The ``code-block`` directive replaces all (raw) horizontal tabulation characters with spaces, hence the displayed code can differ from source, even ignoring highlighting
Describe the bug
Consider this source using raw horizontal tabulation character ascii 09 (TAB char).
.. code-block::
"23456781234567812345678123456781234567812345678"
mystring = r"a ab abc abcd abcde bar"
(take into account the github markdown uses tab stops every 4 spaces, this was done in an editor using 8 spaces per tab).
Then the HTML will use spaces, not tabs in <pre>...</pre>.
<div class="highlight-default notranslate"><div class="highlight"><pre><span></span><span class="s2">"23456781234567812345678123456781234567812345678"</span>
<span class="n">mystring</span> <span class="o">=</span> <span class="sa">r</span><span class="s2">"a ab abc abcd abcde bar"</span>
</pre></div>
This contains no tabulation characters. So copying-pasting does not allow to recover the original source code.
How to Reproduce
Use above in index.rst and excute make html.
Environment Information
Platform: darwin; (macOS-15.7.2-arm64-arm-64bit-Mach-O)
Python version: 3.13.3 (v3.13.3:6280bb54784, Apr 8 2025, 10:47:54) [Clang 15.0.0 (clang-1500.3.9.4)])
Python implementation: CPython
Sphinx version: 8.3.0+/5d0ad1686
Docutils version: 0.22.4b1.dev
Jinja2 version: 3.1.6
Pygments version: 2.19.1
Sphinx extensions
Additional context
On the other hand, literalinclude preserves horizontal tab characters.

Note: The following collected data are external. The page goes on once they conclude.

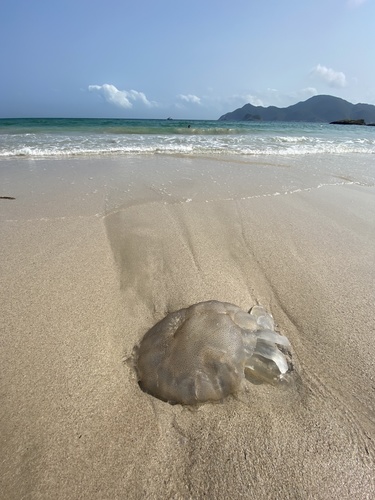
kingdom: Animalia
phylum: Cnidaria
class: Scyphozoa
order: Rhizostomeae
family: Rhizostomatidae
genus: Rhopilema
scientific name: Rhopilema hispidum
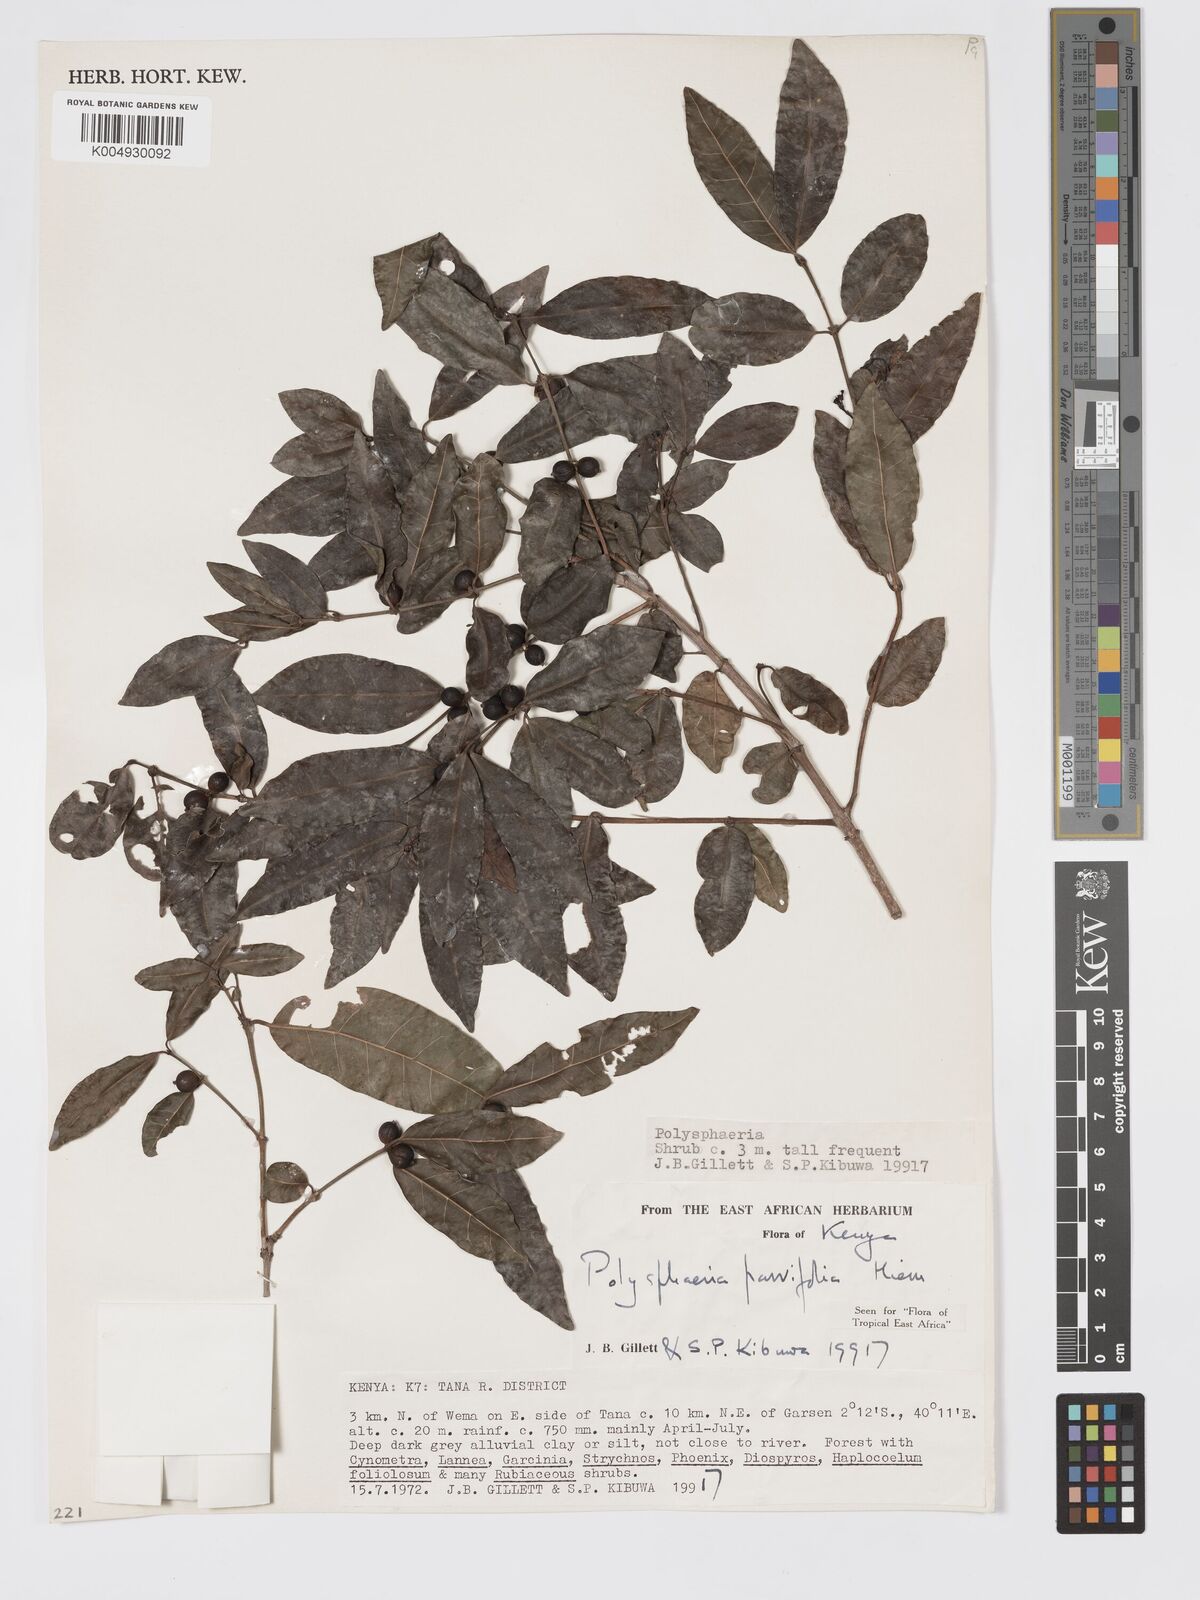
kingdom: Plantae
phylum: Tracheophyta
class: Magnoliopsida
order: Gentianales
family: Rubiaceae
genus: Eumachia
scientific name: Eumachia parviflora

Originally from this comment.
I presume this is a well-known fact, which simply illustrates the utility of attachment of the true source code.
This is a known and documented limitation of the reStructuredText format.
Tabs will be converted to spaces. Tab stops are at every 8th column (processing systems may make this value configurable, Docutils uses the tab_width configuration setting). — https://docutils.sourceforge.io/docs/ref/rst/restructuredtext.html#whitespace
The workaround for formal languages that mandate the use of TABs is to use an external file for the code samples and include it with
the include directive using the literal or code option together with the
tab-width option set to a negative value, e.g.:
.. include:: Makefile
:code: make
:tab-width: -8
:start-line: 24
:end-line: 42
There are a related Docutils feature request and a thread in the mail archive.
It turned out to be a complex problem to get this right for the general case of indentation with mixed TABs and SPACEs. The proposed patch set works in some well-behaved cases but fails in other valid use cases.
The workaround for formal languages that mandate the use of TABs is to use an external file for the code samples and include it with the include https://docutils.sourceforge.io/docs/ref/rst/directives.html#include directive using the literal or code option together with the tab-width option https://docutils.sourceforge.io/docs/ref/rst/directives.html#include-options set to a negative value, e.g.:
I read the linked-to documentation and I can't tell if using -1, -4 or -8 has any significance?
@gmilde Thanks for the links to pre-existing discussion at Docutils.
The present problem thus applies to all builders.
Regarding the PDF format, there appears to exist grave difficulties with rendering TABs (and spaces). I am currently unaware of any working method to produce PDFs via LaTeX from which one can copy-paste code listings in a manner which will recover horizontal tabulations as ascii 09 characters and paste them as such in a text editor. I experimented a bit with accsupp LaTeX package and never got any working method (even wasted time handling lies of an AI), even while using Adobe Acrobat (did not try the Pro version which I don't own).
One can "attach" files to a PDF, and I have some experience with LaTeX package attachfile but did encounter various limitations with it in the past related mainly to what PDF viewers actually will display or not.
Nevertheless "attaching" the source code to PDFs looks like the sole working manner to allow working copy-paste. These things are well-known I guess, but are nevertheless a very strong limitation of PDF, which current "accessibility" effort of LaTeX do not seem to solve yet.
I read the linked-to documentation and I can't tell if using
-1,-4or-8has any significance?
No, all negative values just keep the TAB as TAB.